Start of Passage for review

In 1911 Hinchley spoke up for women artists, noting that they had quickly responded to the needs of the suffrage movement. Her article was published in the newspaper of Women's Freedom League which was called The Vote. The Women's Freedom League was a militant suffrage movement that had splintered from the Pankhursts seeking more democracy.

In 1913 Hinchley donated three embroidered robes to the Victoria and Albert Museum. They were from North Africa and one was silk.

In 1923 Hinchley was commissioned to paint a miniature of Princess Helene Victoria which was to be hung in the library of Queen Mary's Dolls' House. The painting is still extant and may be painted on vellum.

Her husband, who was a leading chemical engineer and freemason, died on 13 August 1931. In 1935 she began to donate antiquities to the British Museum. The objects included metal coins and porcelain items dating back as far as 150 BCE.

In 1937 or 1938 she painted Evan Frederick Morgan, 4th Baron, 2nd Viscount Tredegar. This painting is in the National Trust collection.

End of Passage for review

▸ **Exercise**:
Continue the account of Hinchley's life and work past its final sentence.

Start of Provided material

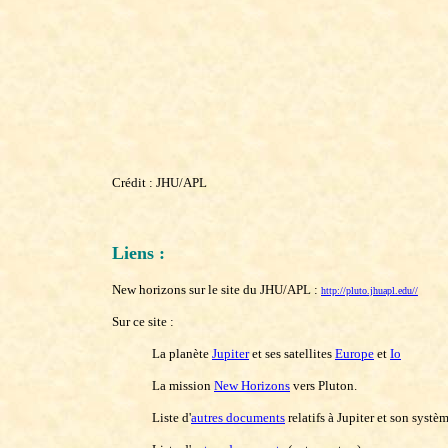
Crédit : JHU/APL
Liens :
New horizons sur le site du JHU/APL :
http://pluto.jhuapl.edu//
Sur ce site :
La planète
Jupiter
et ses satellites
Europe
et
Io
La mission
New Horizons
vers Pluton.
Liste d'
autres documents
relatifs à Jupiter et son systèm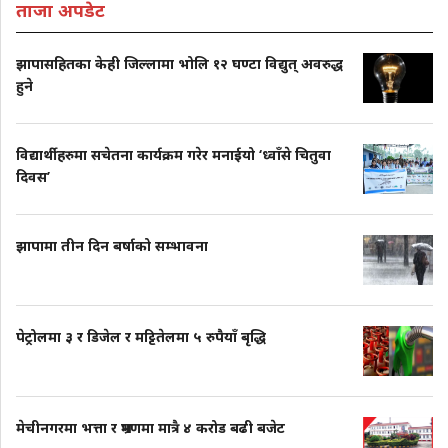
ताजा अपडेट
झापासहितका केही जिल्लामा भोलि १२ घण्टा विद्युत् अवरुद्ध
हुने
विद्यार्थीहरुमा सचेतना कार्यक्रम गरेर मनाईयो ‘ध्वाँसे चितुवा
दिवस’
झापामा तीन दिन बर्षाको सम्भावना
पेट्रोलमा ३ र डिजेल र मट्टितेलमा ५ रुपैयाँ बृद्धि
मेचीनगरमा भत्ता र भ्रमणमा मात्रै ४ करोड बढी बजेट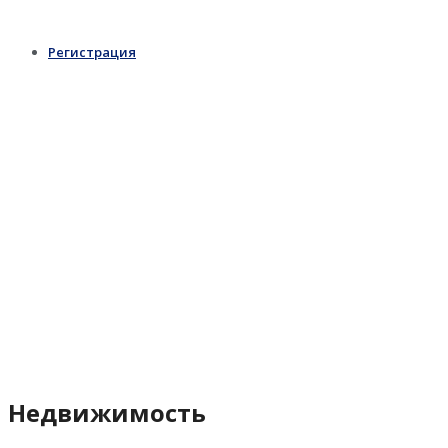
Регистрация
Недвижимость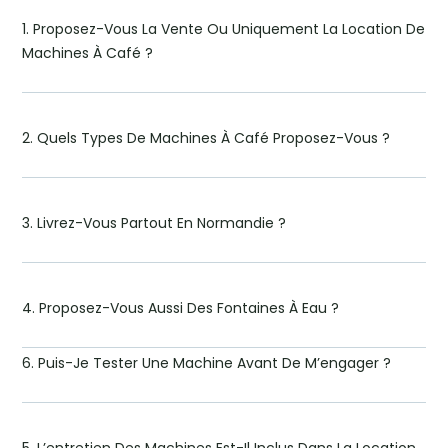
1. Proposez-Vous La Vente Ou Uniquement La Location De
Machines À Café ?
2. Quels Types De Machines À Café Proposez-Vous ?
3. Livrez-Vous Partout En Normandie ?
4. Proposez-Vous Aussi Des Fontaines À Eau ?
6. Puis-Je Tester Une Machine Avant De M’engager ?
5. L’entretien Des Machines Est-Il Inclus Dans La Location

End of Provided material
Start of Provided material

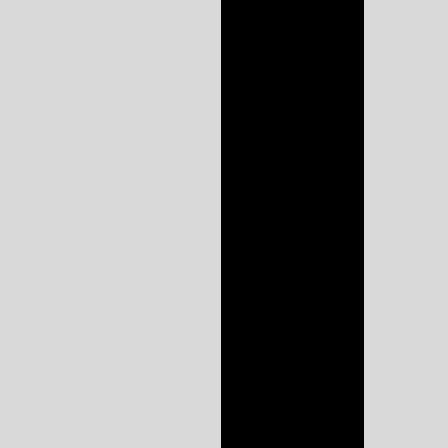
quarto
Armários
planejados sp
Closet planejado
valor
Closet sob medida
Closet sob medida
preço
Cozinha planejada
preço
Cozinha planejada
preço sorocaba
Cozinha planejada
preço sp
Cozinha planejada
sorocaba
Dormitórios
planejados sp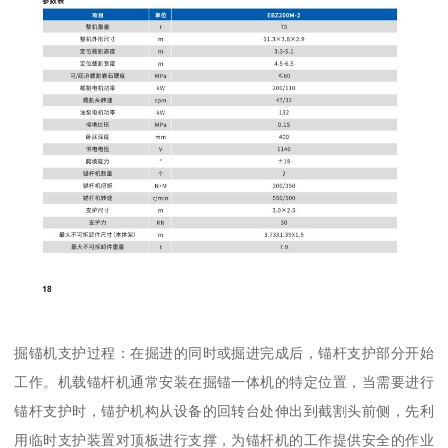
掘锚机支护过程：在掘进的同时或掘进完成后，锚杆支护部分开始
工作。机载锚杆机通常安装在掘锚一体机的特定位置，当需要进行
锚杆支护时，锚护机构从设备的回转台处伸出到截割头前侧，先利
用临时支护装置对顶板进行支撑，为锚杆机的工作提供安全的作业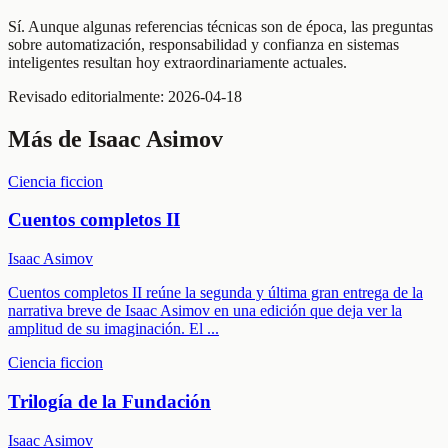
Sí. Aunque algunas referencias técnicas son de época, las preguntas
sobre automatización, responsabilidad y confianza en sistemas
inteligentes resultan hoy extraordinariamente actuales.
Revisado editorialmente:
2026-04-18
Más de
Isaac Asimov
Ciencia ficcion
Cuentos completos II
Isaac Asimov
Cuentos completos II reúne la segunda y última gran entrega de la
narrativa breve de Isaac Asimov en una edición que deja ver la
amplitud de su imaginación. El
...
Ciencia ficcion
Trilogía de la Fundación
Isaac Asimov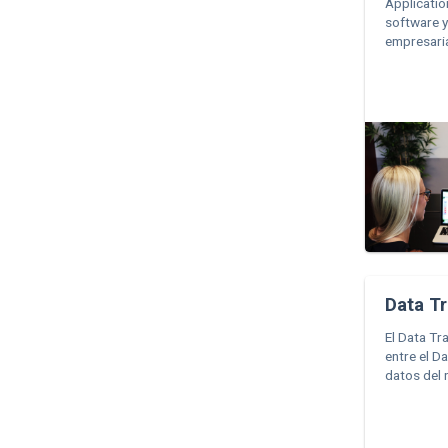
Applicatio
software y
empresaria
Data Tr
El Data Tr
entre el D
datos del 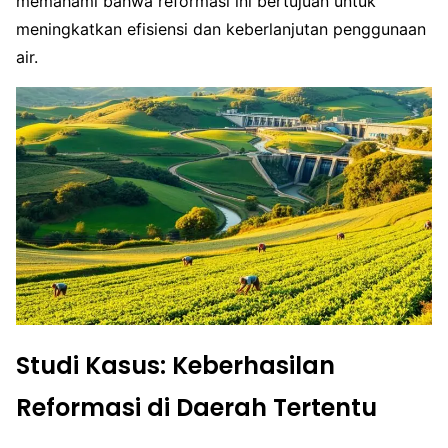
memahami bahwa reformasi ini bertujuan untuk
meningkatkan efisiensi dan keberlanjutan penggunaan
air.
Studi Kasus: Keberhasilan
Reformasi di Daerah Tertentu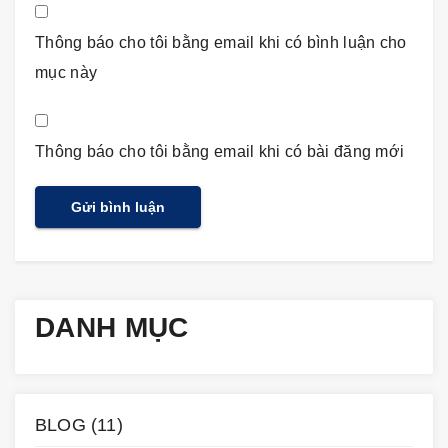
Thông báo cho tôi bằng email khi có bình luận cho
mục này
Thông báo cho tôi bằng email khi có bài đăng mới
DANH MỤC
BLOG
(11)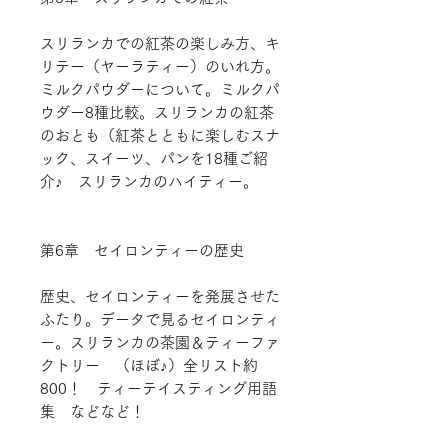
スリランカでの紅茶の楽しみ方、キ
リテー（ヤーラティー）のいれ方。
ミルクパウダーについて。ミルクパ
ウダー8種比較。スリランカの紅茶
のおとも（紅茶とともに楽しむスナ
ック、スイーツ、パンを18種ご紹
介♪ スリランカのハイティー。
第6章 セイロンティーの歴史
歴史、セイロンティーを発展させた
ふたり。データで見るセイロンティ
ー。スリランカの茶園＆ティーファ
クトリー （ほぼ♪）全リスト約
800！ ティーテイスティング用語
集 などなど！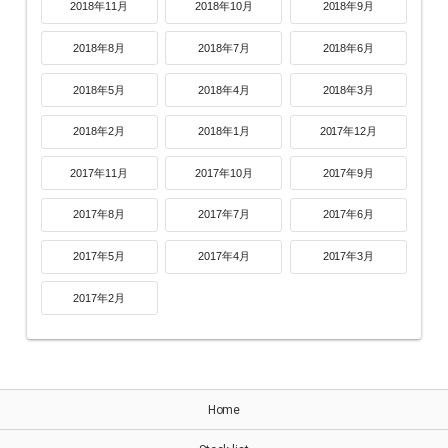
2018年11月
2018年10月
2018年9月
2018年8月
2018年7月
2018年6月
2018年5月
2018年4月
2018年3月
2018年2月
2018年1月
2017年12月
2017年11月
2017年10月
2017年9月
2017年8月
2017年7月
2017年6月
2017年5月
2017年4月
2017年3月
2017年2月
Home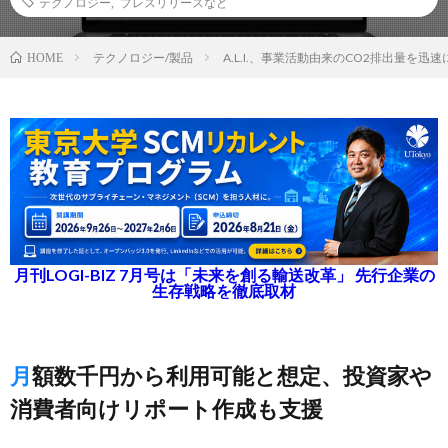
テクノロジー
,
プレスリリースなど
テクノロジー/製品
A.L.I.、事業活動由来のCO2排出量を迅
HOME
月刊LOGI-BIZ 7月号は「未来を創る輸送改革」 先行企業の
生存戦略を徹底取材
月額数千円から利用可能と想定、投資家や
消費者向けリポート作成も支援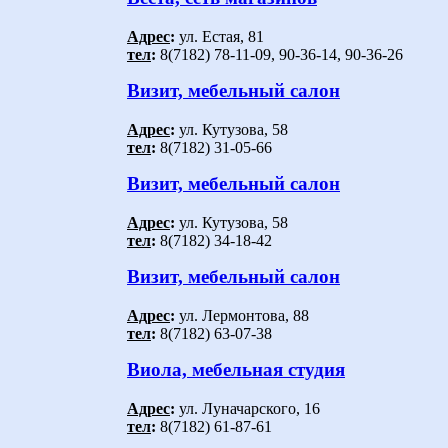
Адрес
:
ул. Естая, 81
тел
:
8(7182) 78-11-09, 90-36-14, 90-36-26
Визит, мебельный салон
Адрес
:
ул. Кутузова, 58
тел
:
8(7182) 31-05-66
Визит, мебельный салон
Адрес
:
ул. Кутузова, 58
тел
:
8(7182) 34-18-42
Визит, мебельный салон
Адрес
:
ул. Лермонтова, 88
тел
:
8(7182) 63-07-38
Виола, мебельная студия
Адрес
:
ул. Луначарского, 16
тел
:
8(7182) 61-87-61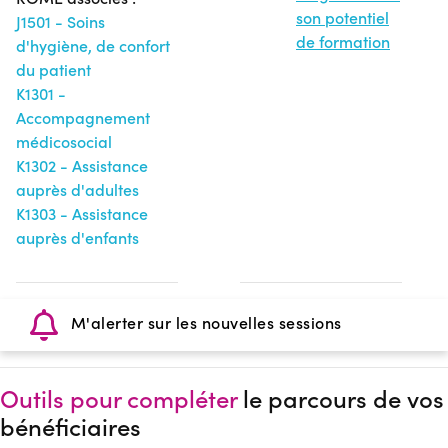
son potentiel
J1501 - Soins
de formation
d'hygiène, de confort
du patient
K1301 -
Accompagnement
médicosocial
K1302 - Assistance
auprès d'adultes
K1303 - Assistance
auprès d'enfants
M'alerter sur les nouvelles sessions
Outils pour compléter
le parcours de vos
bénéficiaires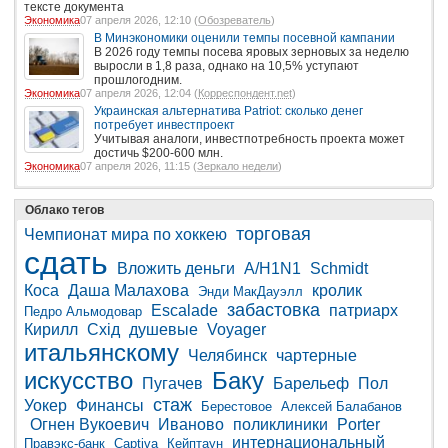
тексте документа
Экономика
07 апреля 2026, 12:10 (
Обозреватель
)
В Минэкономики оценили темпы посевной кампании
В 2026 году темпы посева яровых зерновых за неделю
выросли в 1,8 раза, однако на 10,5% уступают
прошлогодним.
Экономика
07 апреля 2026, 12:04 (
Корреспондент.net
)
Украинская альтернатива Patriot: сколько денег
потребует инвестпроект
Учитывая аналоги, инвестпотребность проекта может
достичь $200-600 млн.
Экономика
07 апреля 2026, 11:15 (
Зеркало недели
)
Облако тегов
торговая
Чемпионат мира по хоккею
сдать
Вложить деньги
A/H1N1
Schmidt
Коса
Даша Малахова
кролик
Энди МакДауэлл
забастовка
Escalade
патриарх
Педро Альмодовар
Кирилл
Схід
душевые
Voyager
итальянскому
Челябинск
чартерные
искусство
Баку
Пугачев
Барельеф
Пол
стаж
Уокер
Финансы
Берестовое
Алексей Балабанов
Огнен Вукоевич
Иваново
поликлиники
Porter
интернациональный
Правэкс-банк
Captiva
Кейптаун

End of Provided material
Start of Provided material

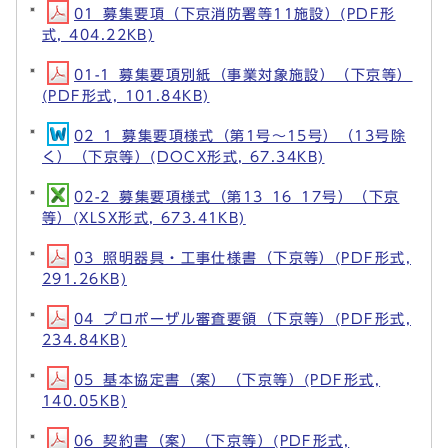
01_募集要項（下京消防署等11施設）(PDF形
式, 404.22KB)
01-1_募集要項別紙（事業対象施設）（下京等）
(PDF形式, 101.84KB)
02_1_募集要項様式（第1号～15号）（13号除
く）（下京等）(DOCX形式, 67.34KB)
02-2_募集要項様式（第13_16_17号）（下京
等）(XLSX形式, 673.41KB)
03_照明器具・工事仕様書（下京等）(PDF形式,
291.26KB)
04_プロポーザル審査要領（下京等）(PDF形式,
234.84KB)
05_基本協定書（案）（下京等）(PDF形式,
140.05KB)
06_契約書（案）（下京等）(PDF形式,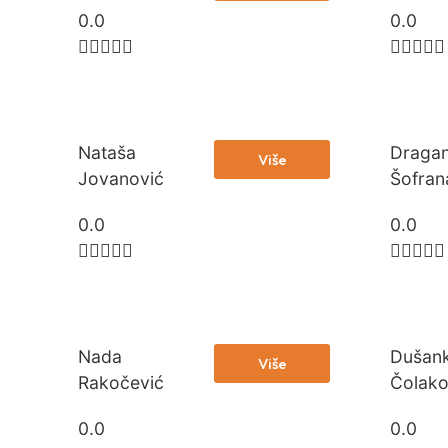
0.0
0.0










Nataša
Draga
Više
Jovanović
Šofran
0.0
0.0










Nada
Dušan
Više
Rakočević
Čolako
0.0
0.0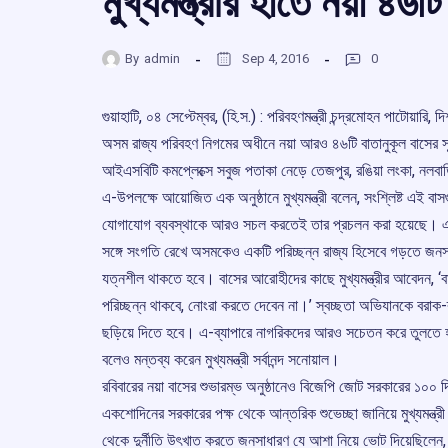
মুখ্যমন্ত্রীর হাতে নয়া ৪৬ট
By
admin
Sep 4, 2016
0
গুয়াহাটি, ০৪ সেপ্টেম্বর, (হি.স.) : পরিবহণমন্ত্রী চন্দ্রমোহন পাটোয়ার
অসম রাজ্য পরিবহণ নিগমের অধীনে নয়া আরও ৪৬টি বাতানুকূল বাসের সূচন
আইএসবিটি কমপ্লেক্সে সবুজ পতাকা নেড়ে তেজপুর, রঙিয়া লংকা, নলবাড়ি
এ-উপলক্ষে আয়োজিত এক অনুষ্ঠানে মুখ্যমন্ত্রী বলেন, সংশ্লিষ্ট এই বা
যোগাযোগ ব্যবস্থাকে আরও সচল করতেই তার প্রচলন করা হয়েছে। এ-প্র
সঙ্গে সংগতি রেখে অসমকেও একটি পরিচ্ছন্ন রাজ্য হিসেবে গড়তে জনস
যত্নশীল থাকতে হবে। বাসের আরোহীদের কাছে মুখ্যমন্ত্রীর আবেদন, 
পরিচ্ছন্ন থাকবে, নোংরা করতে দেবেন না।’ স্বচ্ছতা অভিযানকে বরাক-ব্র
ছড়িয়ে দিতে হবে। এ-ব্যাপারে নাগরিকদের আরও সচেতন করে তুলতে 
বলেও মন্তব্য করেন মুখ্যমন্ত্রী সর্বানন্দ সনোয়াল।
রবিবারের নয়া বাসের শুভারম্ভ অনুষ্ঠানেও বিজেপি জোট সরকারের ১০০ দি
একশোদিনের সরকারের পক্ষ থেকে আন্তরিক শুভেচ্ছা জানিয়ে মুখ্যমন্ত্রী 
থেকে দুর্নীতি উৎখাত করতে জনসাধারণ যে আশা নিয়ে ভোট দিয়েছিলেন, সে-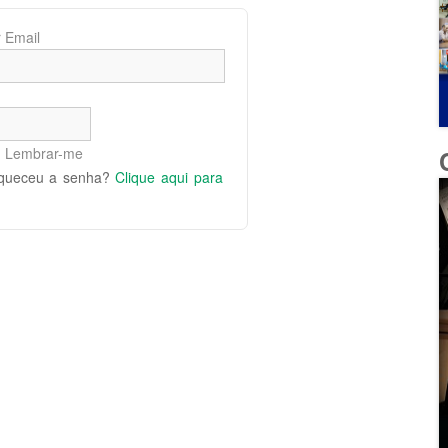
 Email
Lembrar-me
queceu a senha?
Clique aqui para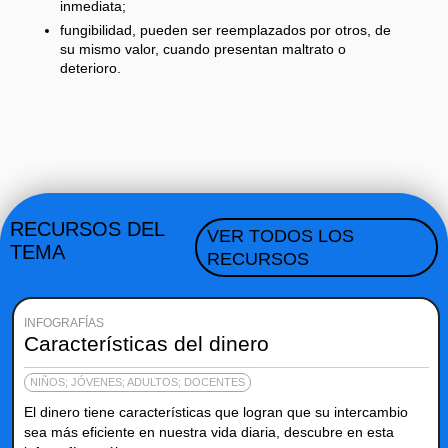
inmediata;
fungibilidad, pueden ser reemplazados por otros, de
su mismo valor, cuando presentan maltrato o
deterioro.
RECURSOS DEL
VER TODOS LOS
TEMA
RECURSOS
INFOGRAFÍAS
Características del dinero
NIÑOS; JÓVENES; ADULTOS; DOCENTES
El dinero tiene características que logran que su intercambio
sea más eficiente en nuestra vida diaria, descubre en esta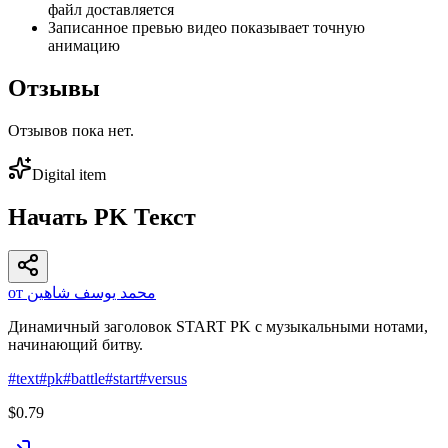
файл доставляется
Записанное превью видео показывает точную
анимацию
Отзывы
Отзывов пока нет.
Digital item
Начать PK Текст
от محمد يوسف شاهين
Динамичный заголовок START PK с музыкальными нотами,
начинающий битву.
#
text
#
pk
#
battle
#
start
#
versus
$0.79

End of Provided material

▸ **Answer for the task**:
Death and legacy
 
Hinchley died in London in 1940. Her house, in Kensington, was completely destroyed by a bomb during The Blitz; her body and that of her two lodgers were not found until five days later, when notices were run to establish who may be beneficiaries of her estate. She has a painting in the Wellcome Collection titled a Leper in Prapatoom which she completed in 1905.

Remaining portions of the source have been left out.